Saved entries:
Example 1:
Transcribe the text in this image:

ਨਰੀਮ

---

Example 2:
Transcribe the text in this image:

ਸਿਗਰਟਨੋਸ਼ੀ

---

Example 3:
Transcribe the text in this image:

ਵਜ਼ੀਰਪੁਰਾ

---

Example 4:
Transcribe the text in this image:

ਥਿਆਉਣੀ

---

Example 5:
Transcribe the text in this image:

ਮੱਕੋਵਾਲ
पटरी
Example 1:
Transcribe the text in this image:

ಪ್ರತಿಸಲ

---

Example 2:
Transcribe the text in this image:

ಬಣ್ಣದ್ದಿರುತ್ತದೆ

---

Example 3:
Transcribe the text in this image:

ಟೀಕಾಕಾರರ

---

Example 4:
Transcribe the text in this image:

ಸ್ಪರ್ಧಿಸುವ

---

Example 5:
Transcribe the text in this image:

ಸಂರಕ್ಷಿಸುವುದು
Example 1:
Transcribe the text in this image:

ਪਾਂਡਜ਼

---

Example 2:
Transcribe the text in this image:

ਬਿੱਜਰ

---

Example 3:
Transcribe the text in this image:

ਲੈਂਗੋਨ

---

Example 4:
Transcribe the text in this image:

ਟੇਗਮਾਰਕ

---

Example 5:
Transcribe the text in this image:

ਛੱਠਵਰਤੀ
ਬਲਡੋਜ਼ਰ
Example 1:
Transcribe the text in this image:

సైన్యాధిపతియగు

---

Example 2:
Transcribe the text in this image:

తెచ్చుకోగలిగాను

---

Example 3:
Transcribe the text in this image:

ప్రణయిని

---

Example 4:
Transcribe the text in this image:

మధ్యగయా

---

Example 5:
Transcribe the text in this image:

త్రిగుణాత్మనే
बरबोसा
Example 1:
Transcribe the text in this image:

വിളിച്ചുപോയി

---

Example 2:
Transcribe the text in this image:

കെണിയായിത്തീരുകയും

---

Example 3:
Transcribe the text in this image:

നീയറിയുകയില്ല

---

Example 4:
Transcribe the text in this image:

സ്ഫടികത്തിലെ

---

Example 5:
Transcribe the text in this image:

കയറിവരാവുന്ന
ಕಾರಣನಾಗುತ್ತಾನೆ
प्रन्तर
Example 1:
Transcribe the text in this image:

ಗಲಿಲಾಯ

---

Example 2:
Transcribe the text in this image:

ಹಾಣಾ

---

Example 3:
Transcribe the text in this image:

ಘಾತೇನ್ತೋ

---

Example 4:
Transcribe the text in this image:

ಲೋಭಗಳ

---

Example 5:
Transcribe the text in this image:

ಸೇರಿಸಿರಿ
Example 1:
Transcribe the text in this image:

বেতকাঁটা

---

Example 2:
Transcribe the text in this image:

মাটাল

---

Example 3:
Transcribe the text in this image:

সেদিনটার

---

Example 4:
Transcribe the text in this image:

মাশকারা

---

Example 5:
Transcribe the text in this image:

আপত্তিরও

Task to complete: Reproduce each record above exactly, keeping every word as it stands.

Answer for this exercise:
Example 1:
Transcribe the text in this image:

ਨਰੀਮ

---

Example 2:
Transcribe the text in this image:

ਸਿਗਰਟਨੋਸ਼ੀ

---

Example 3:
Transcribe the text in this image:

ਵਜ਼ੀਰਪੁਰਾ

---

Example 4:
Transcribe the text in this image:

ਥਿਆਉਣੀ

---

Example 5:
Transcribe the text in this image:

ਮੱਕੋਵਾਲ
पटरी
Example 1:
Transcribe the text in this image:

ಪ್ರತಿಸಲ

---

Example 2:
Transcribe the text in this image:

ಬಣ್ಣದ್ದಿರುತ್ತದೆ

---

Example 3:
Transcribe the text in this image:

ಟೀಕಾಕಾರರ

---

Example 4:
Transcribe the text in this image:

ಸ್ಪರ್ಧಿಸುವ

---

Example 5:
Transcribe the text in this image:

ಸಂರಕ್ಷಿಸುವುದು
Example 1:
Transcribe the text in this image:

ਪਾਂਡਜ਼

---

Example 2:
Transcribe the text in this image:

ਬਿੱਜਰ

---

Example 3:
Transcribe the text in this image:

ਲੈਂਗੋਨ

---

Example 4:
Transcribe the text in this image:

ਟੇਗਮਾਰਕ

---

Example 5:
Transcribe the text in this image:

ਛੱਠਵਰਤੀ
ਬਲਡੋਜ਼ਰ
Example 1:
Transcribe the text in this image:

సైన్యాధిపతియగు

---

Example 2:
Transcribe the text in this image:

తెచ్చుకోగలిగాను

---

Example 3:
Transcribe the text in this image:

ప్రణయిని

---

Example 4:
Transcribe the text in this image:

మధ్యగయా

---

Example 5:
Transcribe the text in this image:

త్రిగుణాత్మనే
बरबोसा
Example 1:
Transcribe the text in this image:

വിളിച്ചുപോയി

---

Example 2:
Transcribe the text in this image:

കെണിയായിത്തീരുകയും

---

Example 3:
Transcribe the text in this image:

നീയറിയുകയില്ല

---

Example 4:
Transcribe the text in this image:

സ്ഫടികത്തിലെ

---

Example 5:
Transcribe the text in this image:

കയറിവരാവുന്ന
ಕಾರಣನಾಗುತ್ತಾನೆ
प्रन्तर
Example 1:
Transcribe the text in this image:

ಗಲಿಲಾಯ

---

Example 2:
Transcribe the text in this image:

ಹಾಣಾ

---

Example 3:
Transcribe the text in this image:

ಘಾತೇನ್ತೋ

---

Example 4:
Transcribe the text in this image:

ಲೋಭಗಳ

---

Example 5:
Transcribe the text in this image:

ಸೇರಿಸಿರಿ
Example 1:
Transcribe the text in this image:

বেতকাঁটা

---

Example 2:
Transcribe the text in this image:

মাটাল

---

Example 3:
Transcribe the text in this image:

সেদিনটার

---

Example 4:
Transcribe the text in this image:

মাশকারা

---

Example 5:
Transcribe the text in this image:

আপত্তিরও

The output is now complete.